Boko Haram 'west's plan to divide Nigeria', says Shiite leader

El-Zakzaky said the developments in Nigeria's northern region, hit recently by a spate of attacks by Boko Haram, is a replica of the western operations in Iraq and Afghanistan, and is aiming at plundering the country.

Boko Haram 'west's plan to divide Nigeria', says Shiite leader

World Bulletin / News Desk

Leader of Nigeria's Muslim Shiite community Sheikh Ibrahim El-Zakzaky blasted the country's Boko Haram insurgency as "a western covert operation to balkanize" the nation.

"[Boko Haram leader] Abubakar Shekau is presently being kept safe in a military camp," El-Zakzaky said Sunday in northwest Kaduna state on the commemoration of the annual Shiite Martyrs Day.

"Let no [one] be fooled, there is nothing like Boko Haram. It is a covert operation to balkanize Nigeria and steal its resources in the name of search of Boko Haram insurgents."

El-Zakzaky said the developments in Nigeria's northern region, hit recently by a spate of attacks by Boko Haram, is a replica of the western operations in Iraq and Afghanistan, and is aiming at plundering the country.

"They have realized that there is gold in Zamfara and Zaria, Birnin-Gwari, [and] gold and platinum in Sokoto and Borno. They did it in Iraq, as they went in search of weapons of mass destruction, which they never found but plunged the country in chaos," he added.

“The same thing was experimented in Afghanistan before our eyes. The Western countries are experimenting the second phase of scramble for Africa with great expectations from Nigeria," he went on to say.

Attacks blamed on Boko Haram militants have claimed nearly 100 lives in Borno during the past week alone.

On April 14, militants from Boko Haram group stormed a school in the town of Chibok, located on the fringes of the Sambisa Forest, and loaded scores of schoolgirls onto trucks before driving away unchallenged.

The exact number of abducted schoolgirls, however, still remains dogged by controversy.

Military teams from the United Kingdom and United States have already arrived in Nigeria as part of a global response to the crisis.

Boko Haram, which means "Western education is forbidden" in Nigeria's local Hausa language, first emerged in the early 2000s preaching against government misrule and corruption.

The group later became violent, however, after the death of its leader in 2009 while in police custody.

In the five years since, the shadowy sect has been blamed for numerous attacks – on places of worship and government institutions – and thousands of deaths.

Clampdown

El-Zakzaky also criticized an alleged security clampdown on his followers by the Nigerian authorities, including "unlawful detention without trial."

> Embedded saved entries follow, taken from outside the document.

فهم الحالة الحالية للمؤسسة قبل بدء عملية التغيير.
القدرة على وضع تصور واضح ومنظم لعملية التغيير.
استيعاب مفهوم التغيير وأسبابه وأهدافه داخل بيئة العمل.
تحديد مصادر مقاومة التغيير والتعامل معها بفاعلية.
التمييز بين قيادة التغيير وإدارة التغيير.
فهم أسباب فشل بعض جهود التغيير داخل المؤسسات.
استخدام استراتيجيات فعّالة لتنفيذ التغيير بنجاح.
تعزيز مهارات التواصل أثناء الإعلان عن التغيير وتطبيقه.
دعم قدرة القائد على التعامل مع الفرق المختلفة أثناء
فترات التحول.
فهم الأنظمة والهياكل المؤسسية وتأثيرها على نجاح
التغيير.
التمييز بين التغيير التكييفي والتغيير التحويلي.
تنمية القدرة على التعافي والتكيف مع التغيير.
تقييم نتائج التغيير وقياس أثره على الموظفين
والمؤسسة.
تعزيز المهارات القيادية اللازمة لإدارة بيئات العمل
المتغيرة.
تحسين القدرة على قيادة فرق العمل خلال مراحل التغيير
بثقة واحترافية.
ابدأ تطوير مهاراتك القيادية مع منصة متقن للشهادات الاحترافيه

“No law or constitutional provision allows for such a lengthy detention without trial and without visitation by families and friends, especially in a democratic government Nigeria is claiming to operate," he said.

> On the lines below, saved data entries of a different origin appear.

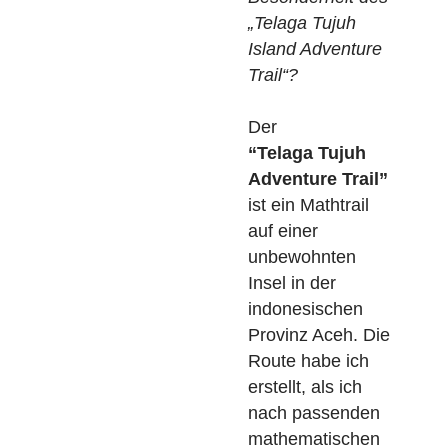
SchülerInnen,
nämlich zum
Erforschen des
Trails aus
Piratensicht bei
gleichzeitigem
Erlernen von
Mathematik.
Was ist die
Besonderheit des
„Telaga Tujuh
Island Adventure
Trail“?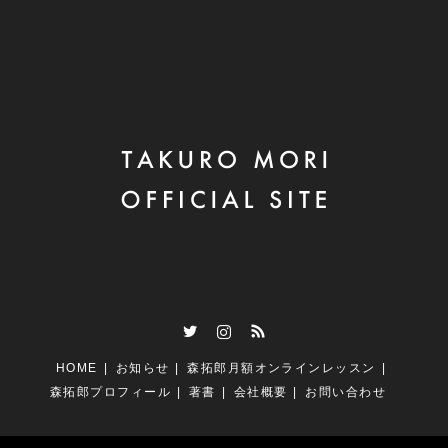
Twitter
Instagram
RSS
HOME
お知らせ
森拓郎月額オンラインレッスン
森拓郎プロフィール
著書
会社概要
お問い合わせ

"The U.S. and Israel see the Islamic movement in Nigeria as the greatest threat to achieving their sinister objective, hence the constant clampdown attempt and arrest of our members.”

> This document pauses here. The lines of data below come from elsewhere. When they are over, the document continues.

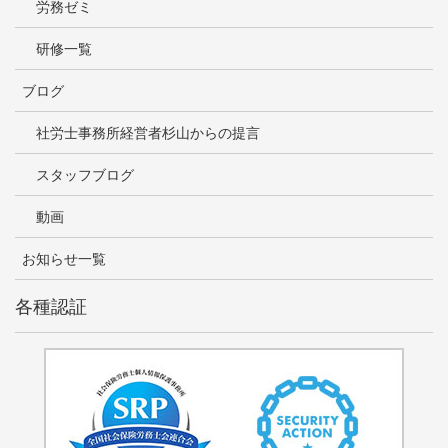
労務ゼミ
研修一覧
ブログ
社労士事務所経営者杉山からの提言
スタッフブログ
動画
お知らせ一覧
各種認証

Shiite constitutes a tiny minority of Nigeria's overwhelming Muslim majority (over 80 million). An estimated four to six million Nigerian Muslims are said to be Shiite and they are concentrated largely in north's commercial capital city Kano as well as Sokoto and Kaduna.

Shiite Islam was popularized in the early 1980s by El-Zakzaky himself who has remained its spiritual leader since.

The group has lived side by side in peace with the Sunni majority, although tension rose a few years ago when anti-Shiite Sunni cleric Umaru Danmaishiyya was assassinated allegedly by Shiites.